AI Generated Art: Kelly McKerman v. Stable Diffusion and Midjourney

A trio of artists — Sarah Andersen, Kelly McKernan, and Karla Ortiz — filed a lawsuit against AI art generators Stable Diffusion and Midjourney, and artist portfolio platform DeviantArt, which recently created its own AI art generator, DreamUp, alleging that these organizations have infringed the rights of “millions of artists” by training their AI tools on five billion images scraped from the web “with­out the con­sent of the orig­i­nal artists.”

The lawsuit has been filed by lawyer and typographer Matthew Butterick along with the Joseph Saveri Law Firm, which specializes in antitrust and class action cases. Butterick and Saveri are currently suing Microsoft, GitHub, and OpenAI in a similar case involving the AI programming model CoPilot, which is trained on lines of code collected from the web.

1/ As I learned more about how the deeply exploitative AI media models practices I realized there was no legal precedent to set this right. Let’s change that.

Read more about our class action lawsuit, including how to contact the firm here: https://t.co/yvX4YZMfrG— Karla Ortiz 🐀 (@kortizart) January 15, 2023

In a blog post announcing the suit, Butterick describes the case as “another step toward mak­ing AI fair & eth­i­cal for every­one.” He says the capacity of AI art tools like Stable Diffusion to “flood the mar­ket with an essen­tially unlim­ited num­ber of infring­ing images will inflict per­ma­nent dam­age on the mar­ket for art and artists.”

Since AI art tools exploded in popularity over the past year, the art community has reacted strongly. While some say these tools can be helpful, much like past generations of software like Photoshop and Illustrators, many more object to the use of their work to train these money-making systems. Generative AI art models are trained on billions of images collected from the web, generally without the creators’ knowledge or consent. AI art generators can then be used to create artwork that replicates the style of specific artists.

The creators of AI art tools generally argue that the training of this software on copyrighted data is covered (in the US at least) by fair use doctrine. But when litigating fair use cases, there are numerous complicating factors with respect to AI art generators. These include the location of organizations behind these tools (as the EU and US have subtly different legal allowances for data scraping) and the purpose of these institutions (Stable Diffusion, for example, is trained on the LAION dataset, which is created by a German-based research non-profit, and non-profits may be treated more favorably than regular companies in fair use cases).

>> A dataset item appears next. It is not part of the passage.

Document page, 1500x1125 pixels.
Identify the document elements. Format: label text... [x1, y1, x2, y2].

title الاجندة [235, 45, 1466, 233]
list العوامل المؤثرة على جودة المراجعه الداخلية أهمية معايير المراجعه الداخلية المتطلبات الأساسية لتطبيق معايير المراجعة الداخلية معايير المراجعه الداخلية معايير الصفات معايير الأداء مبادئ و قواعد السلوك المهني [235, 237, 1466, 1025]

The lawsuit launched by Butterick and the Joseph Saveri Law Firm has also been criticized for containing technical inaccuracies. For example, the suit claims that AI art models “store com­pressed copies of [copyright-protected] train­ing images” and then “recombine” them; functioning as “21st-cen­tury col­lage tool[s].” However, AI art models do not store images at all, but rather mathematical representations of patterns collected from these images. The software does not piece together bits of images in the form of a collage, either, but creates pictures from scratch based on these mathematical representations.